We are part of a long thread that begins with Jesus, and intertwined with all the other laborers and saints throughout the ages. We join them in our being, and we join them in prayer, with our hands and labor, and we join them in the heavenly feast when we take the bread and wine, and it binds us to our God, in this world, in this place, in this time. This altar, the table where we give thanks, with us around it, is a symbol of those two worlds becoming one. “Religion that is pure and undefiled before God, the Father, is this: to care for orphans and widows in their distress, and to keep oneself unstained by the world.” Being unstained by the world isn’t about avoiding getting our hands dirty, it is quite the opposite. It means getting into the grit and grime of the world but not being overcome by it. It means getting our hands dirty in labor as stewards of the earth, the church community, and the future.

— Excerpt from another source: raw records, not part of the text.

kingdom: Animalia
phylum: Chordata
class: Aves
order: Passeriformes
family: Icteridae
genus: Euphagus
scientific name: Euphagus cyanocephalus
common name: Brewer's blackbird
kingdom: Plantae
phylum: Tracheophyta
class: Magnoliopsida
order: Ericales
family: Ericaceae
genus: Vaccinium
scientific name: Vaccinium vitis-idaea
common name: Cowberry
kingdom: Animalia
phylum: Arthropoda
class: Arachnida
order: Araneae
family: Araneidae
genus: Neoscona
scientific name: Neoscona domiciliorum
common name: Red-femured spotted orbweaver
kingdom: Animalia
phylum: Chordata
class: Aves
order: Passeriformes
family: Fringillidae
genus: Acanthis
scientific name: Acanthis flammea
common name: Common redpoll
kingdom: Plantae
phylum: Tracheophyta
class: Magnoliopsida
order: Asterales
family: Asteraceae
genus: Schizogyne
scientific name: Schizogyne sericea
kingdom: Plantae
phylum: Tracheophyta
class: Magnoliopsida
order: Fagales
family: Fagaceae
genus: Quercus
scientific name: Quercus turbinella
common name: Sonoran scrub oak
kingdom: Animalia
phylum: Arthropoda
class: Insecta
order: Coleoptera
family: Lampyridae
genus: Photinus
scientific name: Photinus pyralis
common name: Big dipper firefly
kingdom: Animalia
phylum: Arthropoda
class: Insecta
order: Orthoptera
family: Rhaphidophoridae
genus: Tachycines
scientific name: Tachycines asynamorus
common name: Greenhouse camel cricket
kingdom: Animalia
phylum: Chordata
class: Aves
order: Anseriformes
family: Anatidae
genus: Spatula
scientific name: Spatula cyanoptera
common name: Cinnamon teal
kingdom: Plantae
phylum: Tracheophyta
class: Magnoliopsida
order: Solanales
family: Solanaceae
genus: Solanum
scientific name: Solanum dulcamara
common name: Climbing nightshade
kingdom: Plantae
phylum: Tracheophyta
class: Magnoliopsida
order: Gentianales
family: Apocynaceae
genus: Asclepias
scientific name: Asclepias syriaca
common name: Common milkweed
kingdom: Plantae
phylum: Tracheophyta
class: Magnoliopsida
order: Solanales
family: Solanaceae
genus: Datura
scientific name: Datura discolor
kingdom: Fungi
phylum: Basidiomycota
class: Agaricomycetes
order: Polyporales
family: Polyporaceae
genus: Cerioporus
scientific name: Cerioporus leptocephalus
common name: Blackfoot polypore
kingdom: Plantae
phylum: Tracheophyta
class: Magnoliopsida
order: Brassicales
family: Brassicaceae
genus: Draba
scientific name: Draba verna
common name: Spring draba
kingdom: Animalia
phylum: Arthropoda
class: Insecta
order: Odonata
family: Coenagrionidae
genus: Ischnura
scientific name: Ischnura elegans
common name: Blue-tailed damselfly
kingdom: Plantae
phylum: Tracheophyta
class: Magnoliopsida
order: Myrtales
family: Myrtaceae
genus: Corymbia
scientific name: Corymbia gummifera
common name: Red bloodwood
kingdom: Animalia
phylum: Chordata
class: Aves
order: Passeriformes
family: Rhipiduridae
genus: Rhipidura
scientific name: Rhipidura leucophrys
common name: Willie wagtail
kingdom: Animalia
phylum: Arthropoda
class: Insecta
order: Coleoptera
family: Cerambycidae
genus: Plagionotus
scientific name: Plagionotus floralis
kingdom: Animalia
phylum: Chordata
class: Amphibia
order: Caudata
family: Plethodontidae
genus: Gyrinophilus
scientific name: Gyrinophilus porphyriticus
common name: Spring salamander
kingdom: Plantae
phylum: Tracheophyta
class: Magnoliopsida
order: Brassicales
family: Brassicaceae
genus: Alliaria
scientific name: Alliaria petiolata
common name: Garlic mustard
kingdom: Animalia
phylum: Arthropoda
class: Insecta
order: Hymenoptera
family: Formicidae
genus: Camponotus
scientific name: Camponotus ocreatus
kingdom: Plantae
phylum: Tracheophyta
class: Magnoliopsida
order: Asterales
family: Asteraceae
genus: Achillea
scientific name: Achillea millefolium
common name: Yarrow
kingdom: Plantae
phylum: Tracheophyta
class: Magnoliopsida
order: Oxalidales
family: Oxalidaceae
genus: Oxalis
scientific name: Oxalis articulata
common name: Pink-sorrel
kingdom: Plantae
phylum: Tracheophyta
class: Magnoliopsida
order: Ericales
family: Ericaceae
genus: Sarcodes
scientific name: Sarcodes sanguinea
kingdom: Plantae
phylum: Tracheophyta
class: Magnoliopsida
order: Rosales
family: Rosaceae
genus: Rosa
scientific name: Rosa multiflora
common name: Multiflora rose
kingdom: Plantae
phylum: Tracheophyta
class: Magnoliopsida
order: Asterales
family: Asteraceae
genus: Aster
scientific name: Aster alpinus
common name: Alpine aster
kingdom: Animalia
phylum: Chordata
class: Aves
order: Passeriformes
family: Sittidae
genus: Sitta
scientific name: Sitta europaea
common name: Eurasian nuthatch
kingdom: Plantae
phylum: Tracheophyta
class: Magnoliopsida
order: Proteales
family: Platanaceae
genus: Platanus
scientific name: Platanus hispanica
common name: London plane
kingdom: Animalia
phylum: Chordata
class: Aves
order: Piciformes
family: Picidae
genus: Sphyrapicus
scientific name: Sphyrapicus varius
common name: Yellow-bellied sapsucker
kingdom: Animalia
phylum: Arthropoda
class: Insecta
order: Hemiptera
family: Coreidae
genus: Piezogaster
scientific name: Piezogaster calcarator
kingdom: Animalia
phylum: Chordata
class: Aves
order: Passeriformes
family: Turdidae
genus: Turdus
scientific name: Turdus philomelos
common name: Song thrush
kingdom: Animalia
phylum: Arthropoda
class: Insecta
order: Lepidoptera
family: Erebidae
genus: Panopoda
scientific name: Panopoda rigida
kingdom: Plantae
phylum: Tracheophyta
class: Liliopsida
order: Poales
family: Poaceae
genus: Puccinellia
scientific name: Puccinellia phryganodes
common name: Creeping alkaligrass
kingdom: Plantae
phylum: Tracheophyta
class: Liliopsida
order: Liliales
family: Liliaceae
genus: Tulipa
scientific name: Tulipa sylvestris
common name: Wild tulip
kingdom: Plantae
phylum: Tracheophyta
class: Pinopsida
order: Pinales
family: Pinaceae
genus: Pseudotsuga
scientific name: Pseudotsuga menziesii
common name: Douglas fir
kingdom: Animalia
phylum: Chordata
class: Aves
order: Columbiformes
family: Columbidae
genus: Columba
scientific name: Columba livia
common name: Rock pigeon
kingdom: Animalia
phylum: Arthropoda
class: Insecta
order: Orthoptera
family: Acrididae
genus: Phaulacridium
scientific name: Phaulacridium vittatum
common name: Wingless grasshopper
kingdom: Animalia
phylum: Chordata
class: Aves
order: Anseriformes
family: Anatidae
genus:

I hope that once we partake of this Eucharist, and we take our well-deserved rest tomorrow, that we can remember both the people who died, the people who get their hands dirty, secular and religious, to ensure that all laborers can take their rest, including the widowed and orphaned. And I pray that we remain a thread in God’s weaving of this same heavenly banquet throughout all the other places we go in our lives. Remember what we, the Christian community, labor to become something else. Continue to build that closer bond between God and our humanity, give thanks for the work that has already been done, and prepare for all that is yet to come. Amen.